Among those named is Mustafa Badreddine, a Hezbollah commander who was imprisoned for his role in bombings against the U.S. and French embassies in Kuwait in 1983 and who is a brother-in-law of Imad Mughniyah, a Hezbollah figure implicated in numerous attacks against U.S. interests before he was assassinated in Damascus in 2008.
Those attacks include the 1985 hijacking of a TWA flight and a string of kidnappings of U.S. citizens in Beirut, whose abductors’ chief demand was Badreddine’s release.

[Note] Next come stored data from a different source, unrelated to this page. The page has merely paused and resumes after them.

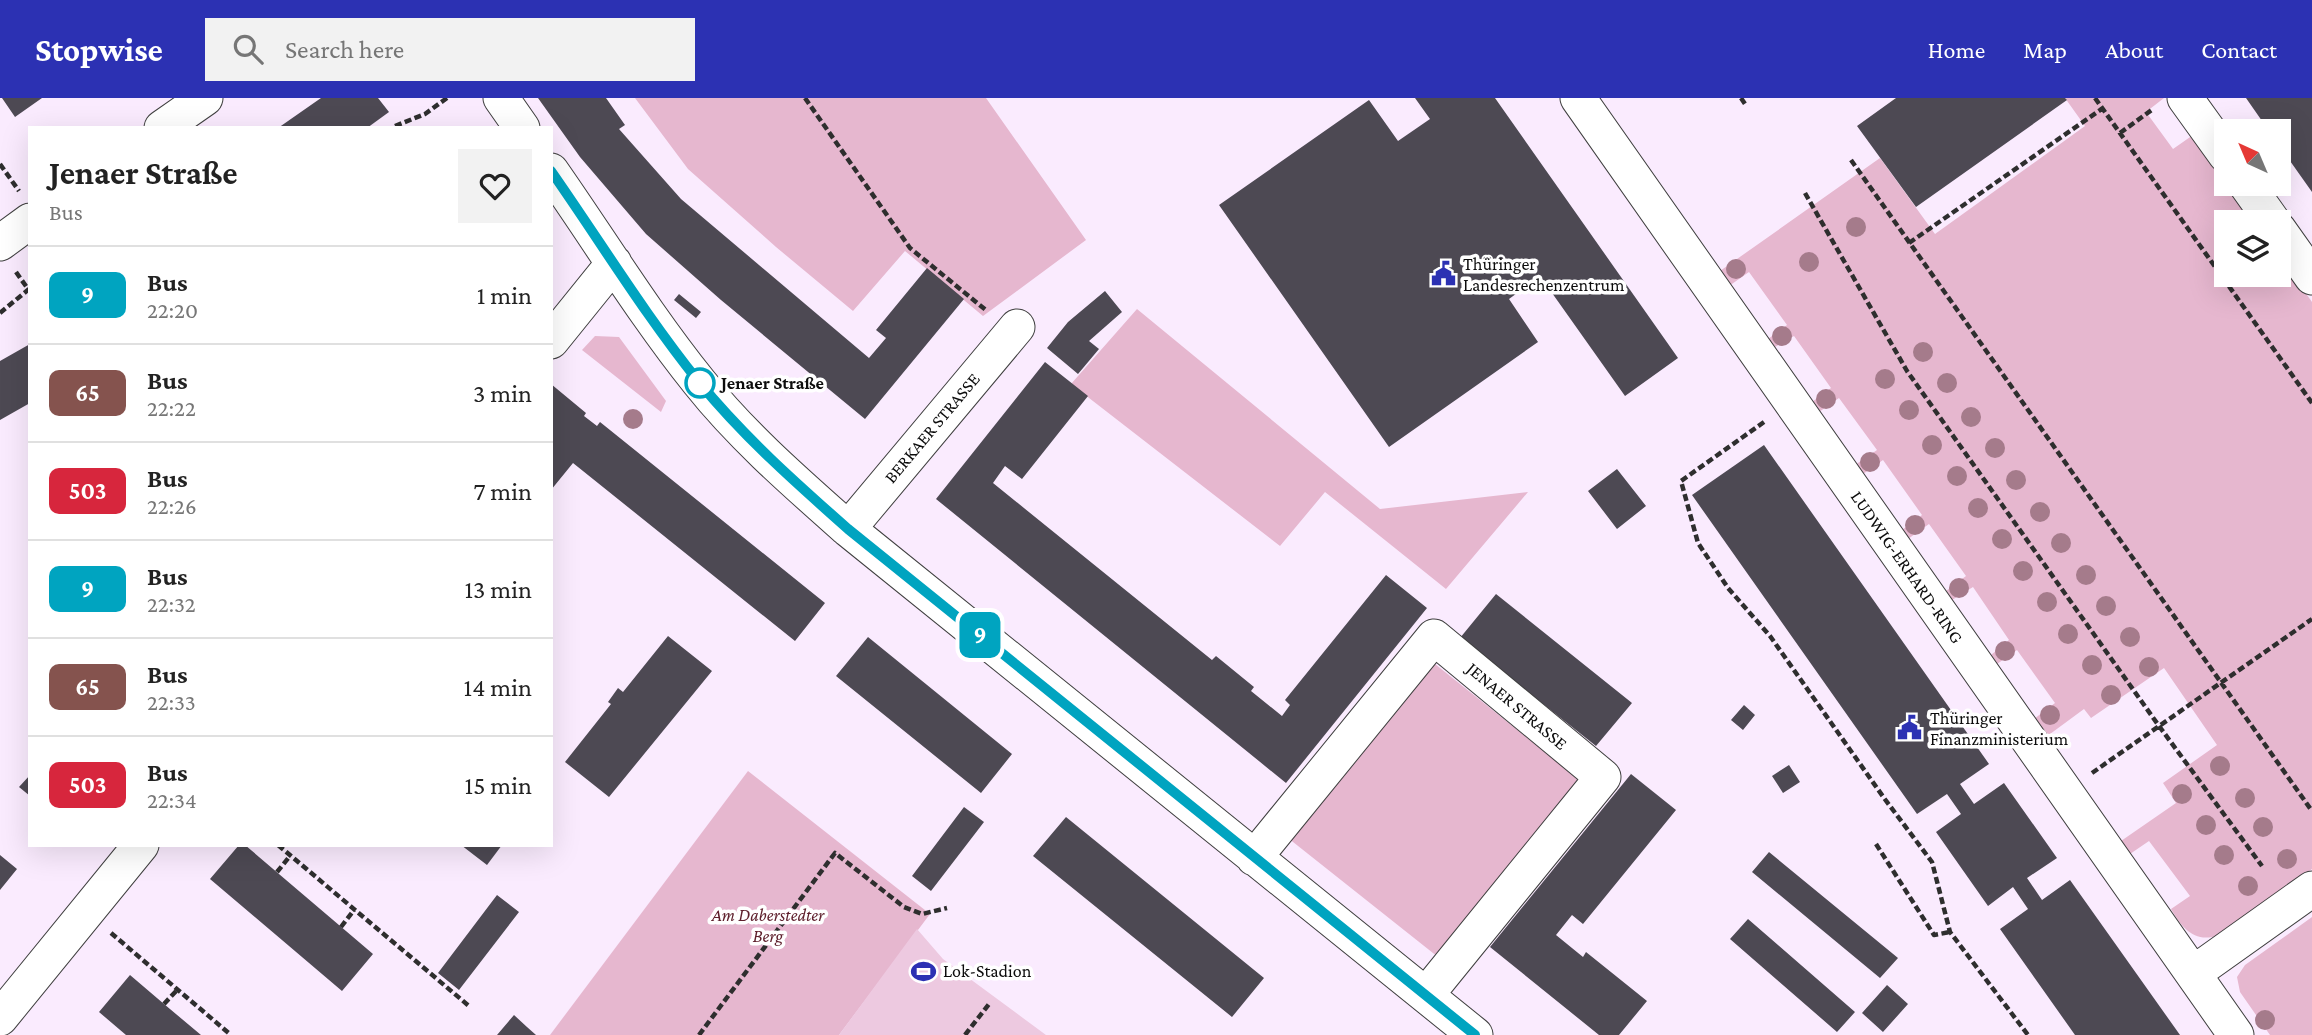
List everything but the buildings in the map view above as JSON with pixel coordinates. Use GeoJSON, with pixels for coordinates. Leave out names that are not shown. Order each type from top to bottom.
{"type":"FeatureCollection","features":[{"type":"Feature","properties":{"kind":"street"},"geometry":{"type":"LineString","coordinates":[[165,126],[205,98]]}},
{"type":"Feature","properties":{"kind":"street"},"geometry":{"type":"LineString","coordinates":[[501,98],[521,126]]}},
{"type":"Feature","properties":{"kind":"street","name":"LUDWIG-ERHARD-RING"},"geometry":{"type":"LineString","coordinates":[[1578,98],[2236,1035]]}},
{"type":"Feature","properties":{"kind":"street"},"geometry":{"type":"LineString","coordinates":[[2172,102],[2214,143]]}},
{"type":"Feature","properties":{"kind":"street"},"geometry":{"type":"LineString","coordinates":[[553,173],[682,360],[723,410],[793,480],[848,529],[1475,1035]]}},
{"type":"Feature","properties":{"kind":"street"},"geometry":{"type":"LineString","coordinates":[[0,243],[26,208]]}},
{"type":"Feature","properties":{"kind":"street"},"geometry":{"type":"LineString","coordinates":[[2291,247],[2312,276]]}},
{"type":"Feature","properties":{"kind":"street"},"geometry":{"type":"LineString","coordinates":[[553,339],[614,263]]}},
{"type":"Feature","properties":{"kind":"street","name":"BERKAER STRASSE"},"geometry":{"type":"LineString","coordinates":[[848,529],[1015,330]]}},
{"type":"Feature","properties":{"kind":"street","name":"JENAER STRASSE"},"geometry":{"type":"LineString","coordinates":[[1254,858],[1434,637],[1603,777],[1426,995]]}},
{"type":"Feature","properties":{"kind":"street"},"geometry":{"type":"LineString","coordinates":[[0,1018],[139,847]]}},
{"type":"Feature","properties":{"kind":"street"},"geometry":{"type":"LineString","coordinates":[[2194,973],[2312,890]]}},
{"type":"Feature","properties":{"kind":"path"},"geometry":{"type":"LineString","coordinates":[[395,126],[425,114],[447,98]]}},
{"type":"Feature","properties":{"kind":"path"},"geometry":{"type":"LineString","coordinates":[[805,98],[910,248],[1015,330]]}},
{"type":"Feature","properties":{"kind":"path"},"geometry":{"type":"LineString","coordinates":[[1741,98],[1745,104]]}},
{"type":"Feature","properties":{"kind":"path"},"geometry":{"type":"LineString","coordinates":[[2095,98],[2312,403]]}},
{"type":"Feature","properties":{"kind":"path"},"geometry":{"type":"LineString","coordinates":[[2120,133],[2172,102]]}},
{"type":"Feature","properties":{"kind":"path"},"geometry":{"type":"LineString","coordinates":[[1909,243],[2103,108]]}},
{"type":"Feature","properties":{"kind":"path"},"geometry":{"type":"LineString","coordinates":[[1851,160],[2312,811]]}},
{"type":"Feature","properties":{"kind":"path"},"geometry":{"type":"LineString","coordinates":[[0,164],[26,208]]}},
{"type":"Feature","properties":{"kind":"path"},"geometry":{"type":"LineString","coordinates":[[1805,193],[1907,371],[2159,726],[2262,866]]}},
{"type":"Feature","properties":{"kind":"path"},"geometry":{"type":"LineString","coordinates":[[0,313],[28,290]]}},
{"type":"Feature","properties":{"kind":"path"},"geometry":{"type":"LineString","coordinates":[[1791,403],[1681,481],[1685,504],[1698,543],[1749,614],[1770,636],[1932,862],[1950,932],[2028,1035]]}},
{"type":"Feature","properties":{"kind":"path"},"geometry":{"type":"LineString","coordinates":[[2066,791],[2312,619]]}},
{"type":"Feature","properties":{"kind":"path"},"geometry":{"type":"LineString","coordinates":[[1876,844],[1934,934],[1950,932]]}},
{"type":"Feature","properties":{"kind":"path"},"geometry":{"type":"LineString","coordinates":[[280,847],[469,1006]]}},
{"type":"Feature","properties":{"kind":"path"},"geometry":{"type":"LineString","coordinates":[[699,1035],[835,853],[904,907],[922,914],[947,908]]}},
{"type":"Feature","properties":{"kind":"path"},"geometry":{"type":"LineString","coordinates":[[276,872],[290,856]]}},
{"type":"Feature","properties":{"kind":"path"},"geometry":{"type":"LineString","coordinates":[[341,927],[354,910]]}},
{"type":"Feature","properties":{"kind":"path"},"geometry":{"type":"LineString","coordinates":[[87,912],[231,1035]]}},
{"type":"Feature","properties":{"kind":"path"},"geometry":{"type":"LineString","coordinates":[[164,1004],[178,989]]}},
{"type":"Feature","properties":{"kind":"path"},"geometry":{"type":"LineString","coordinates":[[965,1035],[989,1003]]}},
{"type":"Feature","properties":{"kind":"green space"},"geometry":{"type":"Polygon","coordinates":[[[635,98],[986,98],[1086,240],[983,316],[905,251],[853,311],[688,169],[635,98]]]}},
{"type":"Feature","properties":{"kind":"green space"},"geometry":{"type":"Polygon","coordinates":[[[2065,98],[2164,98],[2146,112],[2173,149],[2193,135],[2214,164],[2214,196],[2236,196],[2246,210],[2214,210],[2214,287],[2291,287],[2291,272],[2312,302],[2312,869],[2219,935],[2210,937],[2196,936],[2175,916],[2171,909],[2190,896],[2149,841],[2130,854],[2121,841],[2176,803],[2163,783],[2217,745],[2164,668],[2091,718],[2084,709],[2046,737],[2034,719],[2055,703],[2017,650],[1997,664],[1991,655],[2009,640],[1973,587],[1952,600],[1946,591],[1966,576],[1929,524],[1908,539],[1902,530],[1922,515],[1883,460],[1863,474],[1855,465],[1877,450],[1839,398],[1819,412],[1812,402],[1831,388],[1794,336],[1775,347],[1768,339],[1787,325],[1749,272],[1729,286],[1720,271],[1880,158],[1935,234],[2085,126],[2065,98]]]}},
{"type":"Feature","properties":{"kind":"green space"},"geometry":{"type":"Polygon","coordinates":[[[1137,309],[1380,509],[1528,492],[1446,589],[1325,492],[1280,546],[1071,384],[1137,309]]]}},
{"type":"Feature","properties":{"kind":"green space"},"geometry":{"type":"Polygon","coordinates":[[[595,336],[619,337],[666,401],[661,412],[582,350],[595,336]]]}},
{"type":"Feature","properties":{"kind":"green space"},"geometry":{"type":"Polygon","coordinates":[[[1430,660],[1580,780],[1438,957],[1288,838],[1430,660]]]}},
{"type":"Feature","properties":{"kind":"green space","name":"Am Daberstedter Berg"},"geometry":{"type":"Polygon","coordinates":[[[748,771],[930,914],[839,1035],[550,1035],[748,771]]]}},
{"type":"Feature","properties":{"kind":"green space"},"geometry":{"type":"Polygon","coordinates":[[[2312,917],[2312,1035],[2270,1035],[2240,992],[2237,977],[2245,965],[2312,917]]]}},
{"type":"Feature","properties":{"kind":"shaded area","name":"Lok-Stadion"},"geometry":{"type":"Polygon","coordinates":[[[917,929],[943,959],[1046,1035],[839,1035],[917,929]]]}},
{"type":"Feature","properties":{"kind":"bus line","name":"9"},"geometry":{"type":"LineString","coordinates":[[553,174],[645,309],[700,383],[739,428],[793,480],[848,529],[1475,1035]]}},
{"type":"Feature","properties":{"kind":"place","name":"Thüringer Landesrechenzentrum"},"geometry":{"type":"Point","coordinates":[1443,274]}},
{"type":"Feature","properties":{"kind":"place","name":"Jenaer Straße"},"geometry":{"type":"Point","coordinates":[700,383]}},
{"type":"Feature","properties":{"kind":"place","name":"Thüringer Finanzministerium"},"geometry":{"type":"Point","coordinates":[1910,728]}},
{"type":"Feature","properties":{"kind":"place","name":"Lok-Stadion"},"geometry":{"type":"Point","coordinates":[923,971]}}]}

He was freed when prisoners were let go during Saddam Hussein’s invasion of Kuwait in 1990.
The others named are Salim Jamil Ayyash, who was also related to Mughniyah by marriage, Hussein Hassan Oneissi and Assad Hassan Sabra, all of whom were Hezbollah supporters, the indictment says.
The indictment acknowledges that the evidence against the four is circumstantial, based on an analysis of cellphone records that allegedly demonstrate that they possessed cellphones that were used to plan, coordinate and execute the Hariri bombing.

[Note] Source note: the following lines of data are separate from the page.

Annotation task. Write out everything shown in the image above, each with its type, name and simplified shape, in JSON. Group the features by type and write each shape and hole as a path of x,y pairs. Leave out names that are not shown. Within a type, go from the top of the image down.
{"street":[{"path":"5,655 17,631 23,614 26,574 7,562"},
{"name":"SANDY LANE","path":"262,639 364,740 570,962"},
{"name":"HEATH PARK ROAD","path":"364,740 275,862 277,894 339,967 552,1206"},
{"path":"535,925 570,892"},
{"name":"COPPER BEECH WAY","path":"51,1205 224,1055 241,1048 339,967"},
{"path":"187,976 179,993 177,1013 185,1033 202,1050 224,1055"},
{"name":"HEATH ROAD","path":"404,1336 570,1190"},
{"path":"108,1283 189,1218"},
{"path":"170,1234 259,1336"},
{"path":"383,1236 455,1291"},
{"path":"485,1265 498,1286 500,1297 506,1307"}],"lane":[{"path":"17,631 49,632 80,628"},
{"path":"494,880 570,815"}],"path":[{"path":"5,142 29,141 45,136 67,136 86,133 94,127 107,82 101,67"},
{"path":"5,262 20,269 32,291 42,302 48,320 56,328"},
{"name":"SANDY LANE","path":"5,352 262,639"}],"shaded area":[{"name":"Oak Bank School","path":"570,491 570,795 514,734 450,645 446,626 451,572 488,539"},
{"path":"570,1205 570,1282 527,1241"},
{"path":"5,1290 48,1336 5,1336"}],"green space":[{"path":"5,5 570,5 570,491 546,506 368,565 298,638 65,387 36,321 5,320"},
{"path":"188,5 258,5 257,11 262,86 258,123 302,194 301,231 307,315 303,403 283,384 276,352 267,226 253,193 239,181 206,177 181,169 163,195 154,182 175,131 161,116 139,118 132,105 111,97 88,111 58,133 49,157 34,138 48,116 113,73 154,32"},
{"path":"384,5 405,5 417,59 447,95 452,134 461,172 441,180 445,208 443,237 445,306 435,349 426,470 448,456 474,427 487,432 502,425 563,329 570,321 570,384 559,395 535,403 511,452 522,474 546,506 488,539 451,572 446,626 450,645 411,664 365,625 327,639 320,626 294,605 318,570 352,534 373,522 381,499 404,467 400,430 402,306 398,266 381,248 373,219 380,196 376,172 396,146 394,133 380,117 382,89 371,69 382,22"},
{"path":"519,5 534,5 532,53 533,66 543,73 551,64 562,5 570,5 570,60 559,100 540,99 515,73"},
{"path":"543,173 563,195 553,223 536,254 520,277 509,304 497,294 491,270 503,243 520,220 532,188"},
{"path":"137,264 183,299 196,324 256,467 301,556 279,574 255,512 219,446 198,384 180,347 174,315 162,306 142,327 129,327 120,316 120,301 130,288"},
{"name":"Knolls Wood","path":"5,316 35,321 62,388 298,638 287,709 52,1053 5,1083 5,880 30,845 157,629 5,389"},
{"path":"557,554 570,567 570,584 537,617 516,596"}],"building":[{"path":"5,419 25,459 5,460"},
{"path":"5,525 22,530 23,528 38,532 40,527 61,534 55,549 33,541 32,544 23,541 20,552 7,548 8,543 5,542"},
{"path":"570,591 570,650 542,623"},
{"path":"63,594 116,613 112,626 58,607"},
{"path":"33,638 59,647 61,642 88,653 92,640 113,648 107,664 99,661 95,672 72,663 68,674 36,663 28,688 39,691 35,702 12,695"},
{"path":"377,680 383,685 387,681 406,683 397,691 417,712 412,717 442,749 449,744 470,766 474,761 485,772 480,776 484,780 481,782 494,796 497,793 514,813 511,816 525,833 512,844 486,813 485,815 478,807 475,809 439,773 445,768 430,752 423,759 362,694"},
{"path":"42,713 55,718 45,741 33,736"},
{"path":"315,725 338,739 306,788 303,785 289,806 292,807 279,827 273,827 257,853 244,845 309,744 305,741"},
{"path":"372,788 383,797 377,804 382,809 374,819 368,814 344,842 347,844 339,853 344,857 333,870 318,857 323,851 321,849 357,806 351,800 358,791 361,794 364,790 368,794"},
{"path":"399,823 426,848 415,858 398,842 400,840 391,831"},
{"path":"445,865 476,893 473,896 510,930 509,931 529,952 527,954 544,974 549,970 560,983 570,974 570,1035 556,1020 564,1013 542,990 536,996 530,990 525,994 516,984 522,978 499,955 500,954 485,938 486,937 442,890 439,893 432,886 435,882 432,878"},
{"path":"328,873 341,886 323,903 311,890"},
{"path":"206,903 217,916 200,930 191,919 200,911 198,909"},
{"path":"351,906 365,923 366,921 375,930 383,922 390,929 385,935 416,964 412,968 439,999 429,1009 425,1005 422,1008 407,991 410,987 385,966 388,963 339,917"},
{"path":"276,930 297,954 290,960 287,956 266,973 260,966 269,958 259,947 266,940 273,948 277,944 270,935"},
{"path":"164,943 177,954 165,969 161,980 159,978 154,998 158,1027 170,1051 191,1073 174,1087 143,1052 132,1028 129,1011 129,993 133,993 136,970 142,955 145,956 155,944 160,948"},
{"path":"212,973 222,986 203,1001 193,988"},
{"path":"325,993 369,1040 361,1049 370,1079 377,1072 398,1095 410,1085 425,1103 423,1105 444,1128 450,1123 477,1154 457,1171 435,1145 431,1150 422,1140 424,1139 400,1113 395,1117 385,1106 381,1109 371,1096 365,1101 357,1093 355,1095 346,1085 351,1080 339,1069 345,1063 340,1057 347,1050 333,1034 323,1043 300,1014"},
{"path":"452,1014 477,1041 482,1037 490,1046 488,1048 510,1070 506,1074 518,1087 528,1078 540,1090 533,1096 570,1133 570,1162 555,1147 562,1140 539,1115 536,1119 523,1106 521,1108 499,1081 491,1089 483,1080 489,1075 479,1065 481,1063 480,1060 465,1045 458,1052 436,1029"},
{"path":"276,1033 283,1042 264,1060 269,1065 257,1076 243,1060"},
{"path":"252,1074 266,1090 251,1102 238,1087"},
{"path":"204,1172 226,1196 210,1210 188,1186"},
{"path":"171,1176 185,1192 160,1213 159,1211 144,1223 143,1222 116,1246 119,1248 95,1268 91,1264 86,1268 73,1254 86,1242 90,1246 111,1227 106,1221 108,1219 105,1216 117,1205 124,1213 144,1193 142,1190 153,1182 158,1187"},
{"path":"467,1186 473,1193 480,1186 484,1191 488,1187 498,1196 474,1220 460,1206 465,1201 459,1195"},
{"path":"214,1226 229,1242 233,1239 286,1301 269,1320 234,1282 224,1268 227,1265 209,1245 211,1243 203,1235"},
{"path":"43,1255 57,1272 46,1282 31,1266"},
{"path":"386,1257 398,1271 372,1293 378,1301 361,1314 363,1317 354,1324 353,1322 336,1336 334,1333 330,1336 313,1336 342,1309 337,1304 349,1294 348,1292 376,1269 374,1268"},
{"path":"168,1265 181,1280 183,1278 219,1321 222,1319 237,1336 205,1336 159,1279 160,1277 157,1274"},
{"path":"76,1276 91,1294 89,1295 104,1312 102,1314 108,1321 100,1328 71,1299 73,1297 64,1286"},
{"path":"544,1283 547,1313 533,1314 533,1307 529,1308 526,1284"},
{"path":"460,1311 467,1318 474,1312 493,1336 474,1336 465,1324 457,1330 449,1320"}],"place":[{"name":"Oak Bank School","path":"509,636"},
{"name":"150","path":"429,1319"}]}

In a televised address, Hezbollah’s leader, Hasan Nasrallah, denounced the cellphone analysis as “ridiculous” and said the recent arrests of numerous Israeli spy suspects working for Lebanon’s telecommunications networks tainted any such evidence.

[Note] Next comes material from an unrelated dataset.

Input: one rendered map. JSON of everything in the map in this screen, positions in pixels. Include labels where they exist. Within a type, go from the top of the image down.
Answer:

The indictment “doesn’t prove that any of these suspects made any of these calls or even owned these phones,” he said. “We have proven beyond a doubt the huge extent to which Israel has penetrated the telecoms network.”
Hariri’s son, Saad Hariri, who inherited the leadership of his father’s mostly Sunni Future Movement, said the indictment brought Lebanon closer to uncovering the truth about who was responsible and urged the Hezbollah-led government to cooperate with the tribunal and hand over the suspects. “The sun of truth and justice has started shining on Lebanon,” he said in a statement. “Nothing will be able to disable this new dawn, no matter the intimidation and the threats.”
Lebanon’s government has said that it will not cooperate or turn in the suspects, leaving in doubt whether the tribunal, an unprecedented effort to bring accountability to a country with a history of unsolved bombings and assassinations, will achieve its stated goal of bringing to justice those responsible for the slaying.
Established at the urging of the George W. Bush administration, the tribunal was also widely regarded in Lebanon and beyond as a means of undermining the Syrian government, which many Lebanese initially blamed for the killing.
The assassination triggered a popular uprising dominated by the country’s Christian, Sunni and Druze sects that polarized Lebanon along sectarian lines, forced the end of Syria’s three-decade occupation and heralded the election of a pro-Western government.
But Hezbollah has since wrested control of the government from its rivals and Syria is not mentioned in the indictment, which also does not attempt to explain why Hezbollah operatives set out to kill Hariri or on whose orders they were acting.
Though the question of who killed Hariri remains divisive, the indictment, with all of its ambiguities, seems unlikely to significantly shift opinion in the country, analysts said.
“There will be a bit more raising of tensions, but I don’t think it’s a game changer, because the country has been divided for years now over this issue,” said Paul Salem, director of the Carnegie Middle East Center in Beirut.